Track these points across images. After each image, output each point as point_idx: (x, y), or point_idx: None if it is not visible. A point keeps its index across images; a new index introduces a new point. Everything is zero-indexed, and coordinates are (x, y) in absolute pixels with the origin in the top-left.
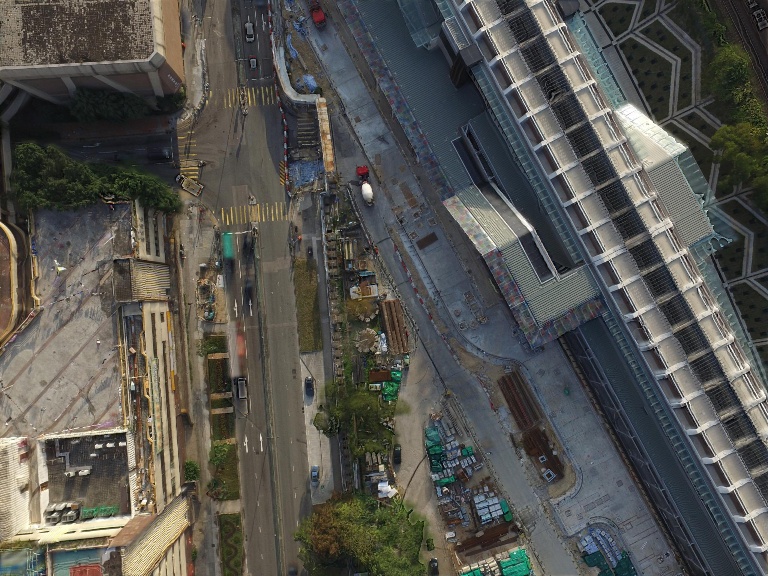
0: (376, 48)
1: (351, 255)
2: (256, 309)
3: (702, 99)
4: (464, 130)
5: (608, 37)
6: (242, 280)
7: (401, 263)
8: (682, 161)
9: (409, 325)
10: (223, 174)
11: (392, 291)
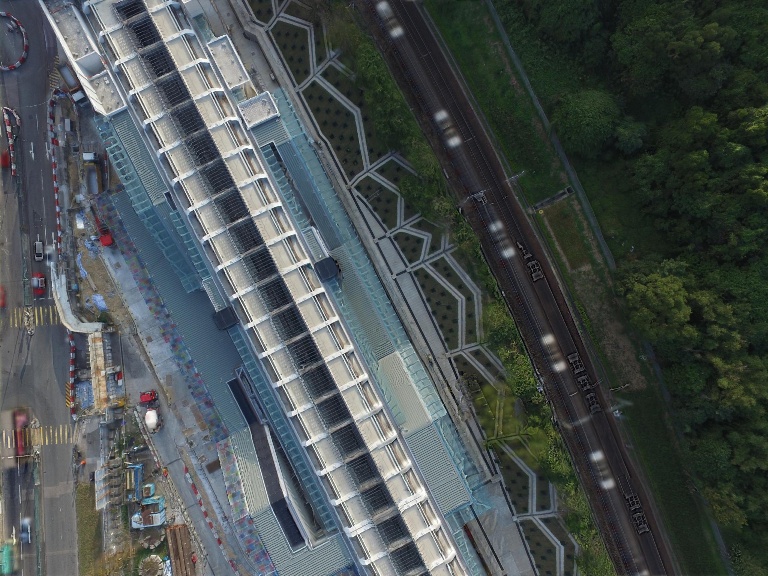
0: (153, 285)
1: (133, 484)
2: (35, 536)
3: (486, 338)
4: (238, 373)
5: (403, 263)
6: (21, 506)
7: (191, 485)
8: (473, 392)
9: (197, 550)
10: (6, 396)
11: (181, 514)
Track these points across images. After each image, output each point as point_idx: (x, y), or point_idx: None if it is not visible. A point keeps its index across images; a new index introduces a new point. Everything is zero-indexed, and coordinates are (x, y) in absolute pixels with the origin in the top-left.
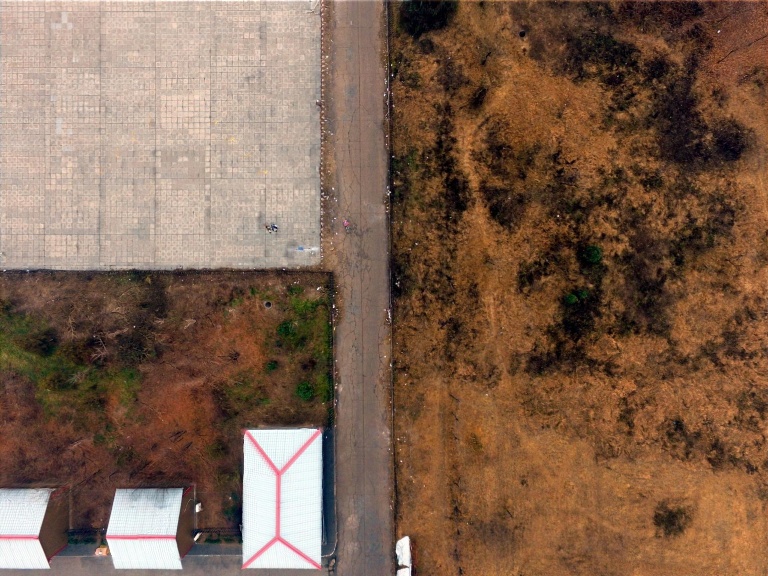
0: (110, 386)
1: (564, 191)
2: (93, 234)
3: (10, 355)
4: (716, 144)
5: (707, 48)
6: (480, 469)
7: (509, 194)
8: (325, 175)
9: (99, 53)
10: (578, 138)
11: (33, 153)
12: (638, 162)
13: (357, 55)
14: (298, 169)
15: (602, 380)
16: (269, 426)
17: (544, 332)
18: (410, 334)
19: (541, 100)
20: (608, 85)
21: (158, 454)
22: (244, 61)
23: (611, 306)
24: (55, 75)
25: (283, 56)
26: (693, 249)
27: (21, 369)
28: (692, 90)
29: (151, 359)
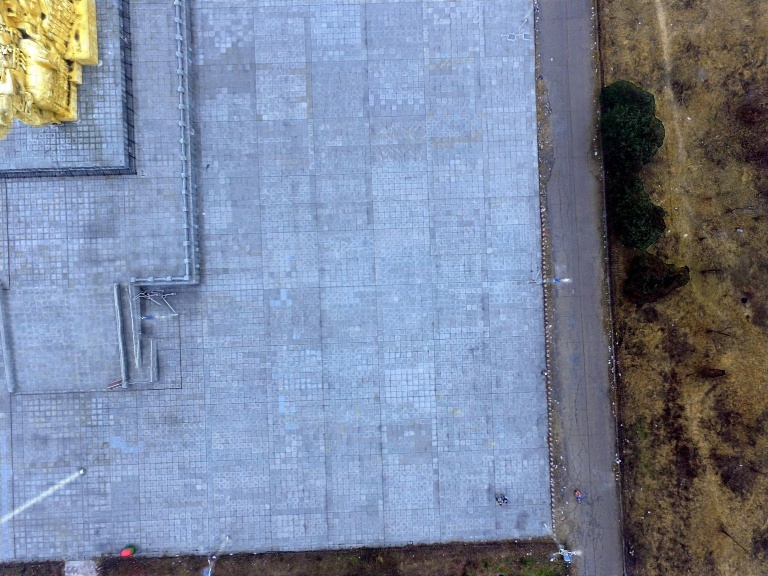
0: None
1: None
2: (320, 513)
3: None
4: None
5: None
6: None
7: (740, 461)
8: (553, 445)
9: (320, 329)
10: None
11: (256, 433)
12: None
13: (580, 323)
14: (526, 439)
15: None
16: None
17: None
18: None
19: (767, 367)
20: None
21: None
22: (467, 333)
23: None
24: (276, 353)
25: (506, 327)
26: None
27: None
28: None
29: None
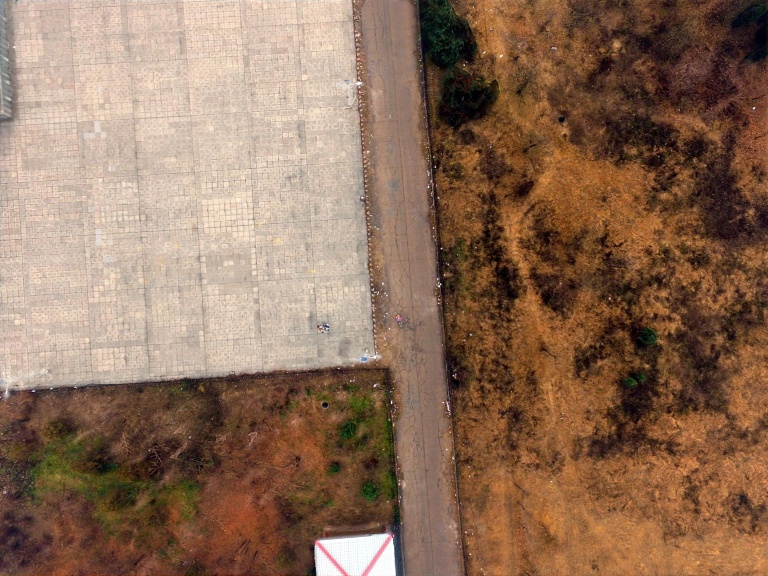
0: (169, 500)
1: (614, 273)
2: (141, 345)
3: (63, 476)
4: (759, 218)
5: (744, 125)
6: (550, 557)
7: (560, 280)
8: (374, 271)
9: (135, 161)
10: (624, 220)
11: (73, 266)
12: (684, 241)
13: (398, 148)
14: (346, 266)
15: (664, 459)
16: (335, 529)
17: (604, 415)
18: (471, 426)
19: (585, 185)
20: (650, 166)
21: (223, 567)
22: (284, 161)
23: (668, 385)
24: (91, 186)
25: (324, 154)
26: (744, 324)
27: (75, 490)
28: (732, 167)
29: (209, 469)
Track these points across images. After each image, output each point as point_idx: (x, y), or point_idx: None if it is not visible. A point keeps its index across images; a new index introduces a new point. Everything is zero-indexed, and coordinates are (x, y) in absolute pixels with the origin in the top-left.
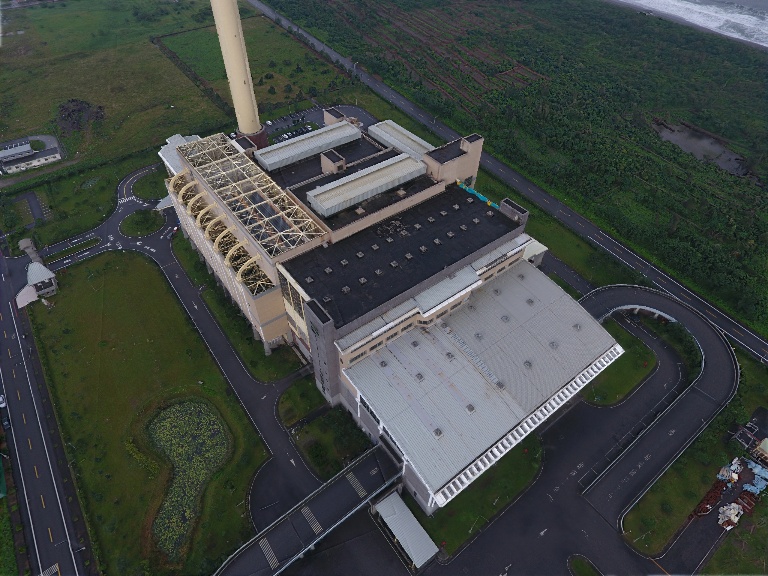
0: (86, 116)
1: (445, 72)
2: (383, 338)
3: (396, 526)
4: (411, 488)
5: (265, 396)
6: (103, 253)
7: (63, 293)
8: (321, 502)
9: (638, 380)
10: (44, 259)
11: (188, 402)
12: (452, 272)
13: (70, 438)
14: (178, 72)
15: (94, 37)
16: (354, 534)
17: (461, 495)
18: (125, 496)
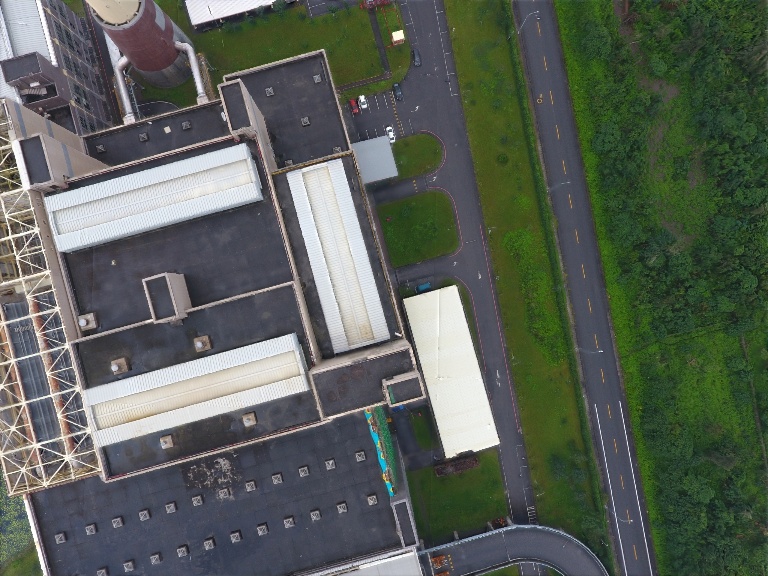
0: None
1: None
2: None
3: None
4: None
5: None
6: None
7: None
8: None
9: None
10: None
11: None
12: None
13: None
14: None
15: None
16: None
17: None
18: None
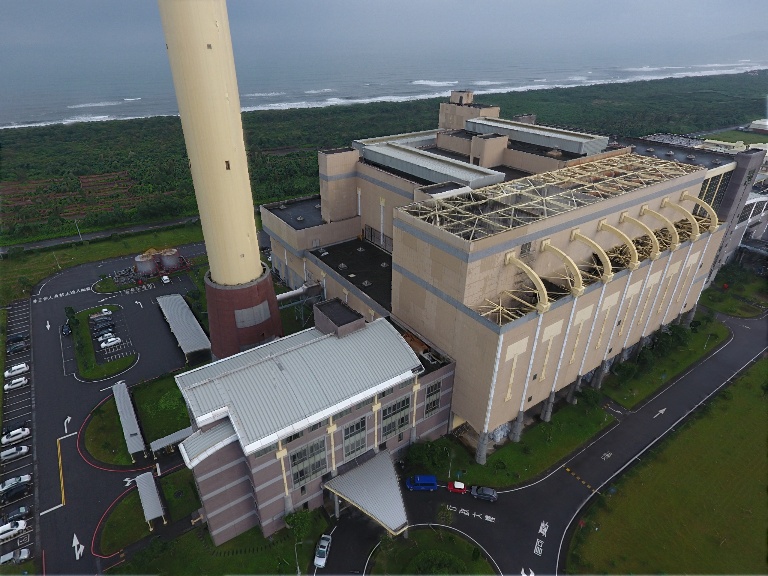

● What the task asks: Please return every line of the items above word for word, leaving out the pictures.

● Correct response:
Track these points across images. After each image, output each point as point_idx: (x, y), or point_idx: None if it is not visible. A point keeps its index across images; a new index introduces a new point. Everything is zero-indexed, and coordinates are (x, y) in absolute pixels with the origin in the top-left.
0: (376, 48)
1: (351, 255)
2: (256, 309)
3: (702, 99)
4: (464, 130)
5: (608, 37)
6: (242, 280)
7: (401, 263)
8: (682, 161)
9: (409, 325)
10: (223, 174)
11: (392, 291)
0: (153, 285)
1: (133, 484)
2: (35, 536)
3: (486, 338)
4: (238, 373)
5: (403, 263)
6: (21, 506)
7: (191, 485)
8: (473, 392)
9: (197, 550)
10: (6, 396)
11: (181, 514)
Track these points across images. After each image, output each point as point_idx: (x, y), or point_idx: None if it is not visible. A point keeps its index across images; a new index introduces a new point. Everything is zero-indexed, and coordinates are (x, y) in absolute pixels with the origin in the top-left.
0: (110, 386)
1: (564, 191)
2: (93, 234)
3: (10, 355)
4: (716, 144)
5: (707, 48)
6: (480, 469)
7: (509, 194)
8: (325, 175)
9: (99, 53)
10: (578, 138)
11: (33, 153)
12: (638, 162)
13: (357, 55)
14: (298, 169)
15: (602, 380)
16: (269, 426)
17: (544, 332)
18: (410, 334)
19: (541, 100)
20: (608, 85)
21: (158, 454)
22: (244, 61)
23: (611, 306)
24: (55, 75)
25: (283, 56)
26: (693, 249)
27: (21, 369)
28: (692, 90)
29: (151, 359)
0: None
1: None
2: (320, 513)
3: None
4: None
5: None
6: None
7: (740, 461)
8: (553, 445)
9: (320, 329)
10: None
11: (256, 433)
12: None
13: (580, 323)
14: (526, 439)
15: None
16: None
17: None
18: None
19: (767, 367)
20: None
21: None
22: (467, 333)
23: None
24: (276, 353)
25: (506, 327)
26: None
27: None
28: None
29: None
0: (169, 500)
1: (614, 273)
2: (141, 345)
3: (63, 476)
4: (759, 218)
5: (744, 125)
6: (550, 557)
7: (560, 280)
8: (374, 271)
9: (135, 161)
10: (624, 220)
11: (73, 266)
12: (684, 241)
13: (398, 148)
14: (346, 266)
15: (664, 459)
16: (335, 529)
17: (604, 415)
18: (471, 426)
19: (585, 185)
20: (650, 166)
21: (223, 567)
22: (284, 161)
23: (668, 385)
24: (91, 186)
25: (324, 154)
26: (744, 324)
27: (75, 490)
28: (732, 167)
29: (209, 469)
Track these points across images. After each image, output each point as point_idx: (x, y), or point_idx: None if it is not visible. A point keeps its index across images; a new index introduces a new point. Everything is zero-indexed, and coordinates are (x, y) in absolute pixels with the origin in the top-left.
0: (86, 116)
1: (445, 72)
2: (383, 338)
3: (396, 526)
4: (411, 488)
5: (265, 396)
6: (103, 253)
7: (63, 293)
8: (321, 502)
9: (638, 380)
10: (44, 259)
11: (188, 402)
12: (452, 272)
13: (70, 438)
14: (178, 72)
15: (94, 37)
16: (354, 534)
17: (461, 495)
18: (125, 496)
0: None
1: None
2: None
3: None
4: None
5: None
6: None
7: None
8: None
9: None
10: None
11: None
12: None
13: None
14: None
15: None
16: None
17: None
18: None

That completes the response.